25

1.1K 123 3
                                    

Killa di bolehkan pulang. Sekarang ini ia berada di rumah Dimas. Rumah yang besar itu sekarang tampak ramai dengan orang orang yang datang untuk sekedar mengucapkan bela sungkawa untuk mama Winda yang sudah lebih dulu pergi.

Gadis cantik itu tersenyum kecil saat di sapa oleh beberapa orang yang di ketahui menjadi teman teman bisnis mama Winda.

Walau sudah di bolehkan pulang, Killa masih cukup lemah. Bibirnya masih cukup pucat dan ia masih harus meminum obat rutin.

Killa menatap pantulan kaca yang menampilkan kondisi wajahnya.

Tadi malam ia menangis. Sungguh lama.

Dimas.

Laki laki itu tak pernah menangis saat menjaga Killa. Ia juga dengan setia menemani nya untuk 2 hari ia di rawat.

Namun semalam ia menangis pilu. Menyalahkan dirinya dengan sesekali memanggil mamanya.

Killa tak bisa mengganggu nya sekarang. Dimas sudah lama menahan rasa sakitnya itu dalam diam dan mencoba untuk tak terjadi apa apa.

Yang Killa lakukan hanya ikut menangis di balik pintu mendengar betapa memilukan tangisan Dimas di kamar mendiang mama Winda yang tampak begitu dingin.

"Killa." Panggilan itu membuat lamunan Killa buyar. Mata itu berkedip beberapa kali sebelum membuka kamar mandi yang berada di kamar Dimas.

"Iya Bun?" Bunda nya dan ayahnya juga ada di sini. Mereka menginap dan menyiapkan semua untuk menyambut tamu yang kebanyakkan teman teman bisnis mama Winda yang mengucapkan bela sungkawa.
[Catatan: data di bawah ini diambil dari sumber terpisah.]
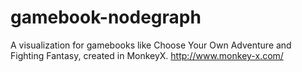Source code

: # gamebook-nodegraph
A visualization for gamebooks like Choose Your Own Adventure and Fighting Fantasy, created in MonkeyX. http://www.monkey-x.com/
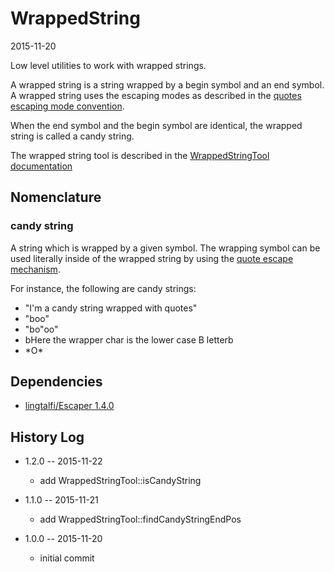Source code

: WrappedString
==================
2015-11-20



Low level utilities to work with wrapped strings.


A wrapped string is a string wrapped by a begin symbol and an end symbol.
A wrapped string uses the escaping modes as described in 
the [quotes escaping mode convention](https://github.com/lingtalfi/ConventionGuy/blob/master/convention.quotesEscapingModes.eng.md).


When the end symbol and the begin symbol are identical, the wrapped string is called a candy string.




The wrapped string tool is described in the [WrappedStringTool documentation](https://github.com/lingtalfi/WrappedString/blob/master/WrappedStringTool.md)




Nomenclature
----------------

### candy string 

A string which is wrapped by a given symbol.
The wrapping symbol can be used literally inside of the wrapped string by using 
the [quote escape mechanism](https://github.com/lingtalfi/ConventionGuy/blob/master/convention.quotesEscapingModes.eng.md).



For instance, the following are candy strings:

- "I'm a candy string wrapped with quotes"
- "boo"
- "bo\"oo"
- bHere the wrapper char is the lower case B letterb
- \*O\*






Dependencies
------------------

- [lingtalfi/Escaper 1.4.0](https://github.com/lingtalfi/Escaper)




History Log
------------------
    
- 1.2.0 -- 2015-11-22

    - add WrappedStringTool::isCandyString
    
- 1.1.0 -- 2015-11-21

    - add WrappedStringTool::findCandyStringEndPos
        
- 1.0.0 -- 2015-11-20

    - initial commit
    
    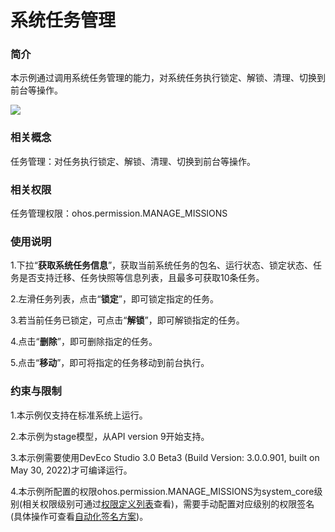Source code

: # 系统任务管理

### 简介

本示例通过调用系统任务管理的能力，对系统任务执行锁定、解锁、清理、切换到前台等操作。

![](./screenshots/device/missionManager.png)

### 相关概念

任务管理：对任务执行锁定、解锁、清理、切换到前台等操作。

### 相关权限

任务管理权限：ohos.permission.MANAGE_MISSIONS

### 使用说明

1.下拉“**获取系统任务信息**”，获取当前系统任务的包名、运行状态、锁定状态、任务是否支持迁移、任务快照等信息列表，且最多可获取10条任务。

2.左滑任务列表，点击“**锁定**”，即可锁定指定的任务。

3.若当前任务已锁定，可点击“**解锁**”，即可解锁指定的任务。

4.点击“**删除**”，即可删除指定的任务。

5.点击“**移动**”，即可将指定的任务移动到前台执行。

### 约束与限制

1.本示例仅支持在标准系统上运行。

2.本示例为stage模型，从API version 9开始支持。

3.本示例需要使用DevEco Studio 3.0 Beta3 (Build Version: 3.0.0.901, built on May 30, 2022)才可编译运行。

4.本示例所配置的权限ohos.permission.MANAGE_MISSIONS为system_core级别(相关权限级别可通过[权限定义列表](https://gitee.com/openharmony/docs/blob/master/zh-cn/application-dev/security/permission-list.md)查看)，需要手动配置对应级别的权限签名(具体操作可查看[自动化签名方案](https://developer.harmonyos.com/cn/docs/documentation/doc-guides/ohos-auto-configuring-signature-information-0000001271659465))。
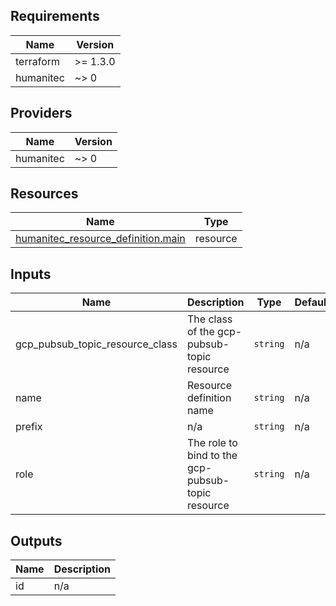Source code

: <!-- BEGIN_TF_DOCS -->
## Requirements

| Name | Version |
|------|---------|
| terraform | >= 1.3.0 |
| humanitec | ~> 0 |

## Providers

| Name | Version |
|------|---------|
| humanitec | ~> 0 |

## Resources

| Name | Type |
|------|------|
| [humanitec_resource_definition.main](https://registry.terraform.io/providers/humanitec/humanitec/latest/docs/resources/resource_definition) | resource |

## Inputs

| Name | Description | Type | Default | Required |
|------|-------------|------|---------|:--------:|
| gcp\_pubsub\_topic\_resource\_class | The class of the gcp-pubsub-topic resource | `string` | n/a | yes |
| name | Resource definition name | `string` | n/a | yes |
| prefix | n/a | `string` | n/a | yes |
| role | The role to bind to the gcp-pubsub-topic resource | `string` | n/a | yes |

## Outputs

| Name | Description |
|------|-------------|
| id | n/a |
<!-- END_TF_DOCS -->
"Ajak Dimas turun untuk makan. Bunda udah ketuk pintu tadi, tapi ga ada tanggapan di dalam sana." Killa mengangguk.

Ia pun berjalan menuju kamar mendiang mama Winda yang tepat berada di sebelah kamar Dimas di mana ia tadi malam tertidur.

Sebagai info, kamar mereka bersebelahan dan memiliki pintu dalam. Jadi tangisan itu terdengar begitu jelas di dalam kamar Dimas.

Bunda nya kembali turun sedangkan Killa menuju pintu jati yang tampak masih tertutup rapat.

Tok tok tok

"Killa boleh masuk?" Killa tau jika pintu itu tak terkunci.

Tak ada jawaban. Namun suara tarikan ingus tampak terdengar.

Killa tersenyum kecil.

"Dimas?" Tanya nya lagi.

"Iya." Sayup sayup gadis itu mendengar jawaban tak bertenaga di dalam sana. Suara nya begitu serak entah lah sebanyak apa ia menangis tadi malam.

Ceklek.

Hal pertama yang ia lihat adalah gelap. Kamar itu begitu gelap, bau mawar begitu memasuki hidungnya saat ia membuka pintu itu. Bau parfum milik mama Winda masih begitu terasa kuat di sini.

Kamar berwarna putih bersih itu tampak rapih.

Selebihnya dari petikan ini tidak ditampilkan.